By Daniel Leussink
TOKYO (Reuters) - Major currencies kept to tight ranges on Thursday as traders focused their immediate attention on the European Central Bank's (ECB) policy review, while the Australian and Canadian dollar languished near two-month lows.
Some traders expect the ECB will indicate a delay in raising rates until next year and the central bank will soon re-launch long-term bank loans to fight an economic slowdown.
The Aussie and the loonie hit their lows as investors trimmed holdings on growing expectations policymakers would leave interest rates alone for the time being or even lower them to counter their weakening economies.
The Bank of Canada (BoC) on Wednesday said there was "increased uncertainty" about the timing of future rate hikes as it held interest rates steady at 1.75 percent as expected.
The Canadian dollar fell as low as C$1.3457 after the release of the BoC's latest policy statement, its lowest against the greenback since Jan. 4. On Thursday, it was last at C$1.3443, unchanged on the day.
The Aussie was last at $0.7034, pulling up slightly after edging down to a fresh two-month low of $0.70205 early in the session.
Australian retail sales rose 0.1 percent in January, less than an expected 0.3 percent, data on Thursday showed.
The country's fourth-quarter economic growth had come in below expectations on Wednesday, reinforcing evidence of slowing domestic momentum and backing market expectations for a rate cut this year.
The dollar index, which measures the greenback against a basket of six key rivals, remained untraded on Thursday after ending Wednesday at 96.873.
Traders have remained bullish on the dollar in view of the continuing uncertainties over the United Kingdom's exit from the European Union and U.S.-China trade negotiations.

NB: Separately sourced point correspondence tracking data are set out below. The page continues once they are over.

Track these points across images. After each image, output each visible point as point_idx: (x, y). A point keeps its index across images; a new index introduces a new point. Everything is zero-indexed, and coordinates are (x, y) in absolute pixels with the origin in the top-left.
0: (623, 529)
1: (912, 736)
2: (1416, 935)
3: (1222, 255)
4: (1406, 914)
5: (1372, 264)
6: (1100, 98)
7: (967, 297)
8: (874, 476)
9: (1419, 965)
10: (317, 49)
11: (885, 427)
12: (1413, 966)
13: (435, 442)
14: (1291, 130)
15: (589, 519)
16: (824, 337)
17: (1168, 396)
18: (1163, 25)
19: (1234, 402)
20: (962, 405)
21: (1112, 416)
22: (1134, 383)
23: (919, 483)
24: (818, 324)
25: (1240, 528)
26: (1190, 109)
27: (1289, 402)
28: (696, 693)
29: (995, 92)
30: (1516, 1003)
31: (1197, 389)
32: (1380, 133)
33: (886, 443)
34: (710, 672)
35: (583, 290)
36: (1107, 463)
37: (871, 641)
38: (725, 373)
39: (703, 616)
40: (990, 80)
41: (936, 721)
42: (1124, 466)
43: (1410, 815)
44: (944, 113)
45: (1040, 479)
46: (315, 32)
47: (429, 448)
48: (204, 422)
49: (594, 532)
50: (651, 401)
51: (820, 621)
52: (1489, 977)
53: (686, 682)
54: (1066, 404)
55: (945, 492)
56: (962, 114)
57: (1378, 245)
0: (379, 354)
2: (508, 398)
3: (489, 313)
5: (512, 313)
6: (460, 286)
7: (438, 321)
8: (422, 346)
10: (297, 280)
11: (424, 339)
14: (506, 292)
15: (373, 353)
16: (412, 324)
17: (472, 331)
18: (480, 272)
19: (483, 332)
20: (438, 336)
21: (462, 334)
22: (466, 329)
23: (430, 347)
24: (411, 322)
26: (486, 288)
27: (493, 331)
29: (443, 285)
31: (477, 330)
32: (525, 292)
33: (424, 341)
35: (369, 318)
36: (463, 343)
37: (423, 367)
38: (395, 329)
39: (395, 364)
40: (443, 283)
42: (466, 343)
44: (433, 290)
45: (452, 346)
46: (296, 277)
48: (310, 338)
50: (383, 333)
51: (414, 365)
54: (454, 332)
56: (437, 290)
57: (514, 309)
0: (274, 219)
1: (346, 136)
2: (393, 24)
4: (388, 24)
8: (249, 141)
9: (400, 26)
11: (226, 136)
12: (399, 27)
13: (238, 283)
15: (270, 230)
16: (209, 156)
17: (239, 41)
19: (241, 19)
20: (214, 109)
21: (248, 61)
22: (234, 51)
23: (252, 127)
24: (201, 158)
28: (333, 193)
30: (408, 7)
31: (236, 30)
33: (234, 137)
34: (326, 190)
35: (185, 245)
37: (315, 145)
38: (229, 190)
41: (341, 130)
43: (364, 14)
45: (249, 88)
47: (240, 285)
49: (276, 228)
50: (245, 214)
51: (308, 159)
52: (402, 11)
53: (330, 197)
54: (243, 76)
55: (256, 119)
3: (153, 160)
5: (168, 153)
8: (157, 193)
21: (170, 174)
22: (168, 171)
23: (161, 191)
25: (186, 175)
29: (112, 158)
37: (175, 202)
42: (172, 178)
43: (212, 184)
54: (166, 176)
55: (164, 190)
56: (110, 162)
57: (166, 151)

The dollar index has gained 1.1 percent over the last six trading sessions after hitting its lowest level since early February on Thursday last week.
Against the yen, the dollar was down 0.1 percent at 111.65 yen, but still not far off a recent peak of 112.135 hit on Tuesday, its strongest since Dec. 20.
The euro trod water at $1.1312, about 1.0 percent below a one-month high hit on Thursday last week.
"The market has already been pricing in that the economic growth in the euro zone isn't good," said Yukio Ishizuki, senior currency strategist at Daiwa Securities in Tokyo.
"Though I think there is a likelihood there may be a chance to their (ECB's) forward guidance, that also has been already priced to some extent," he said.
Investors were also looking to Friday's U.S. non-farm payrolls release for February for fresh indications of wage growth and labor market strength.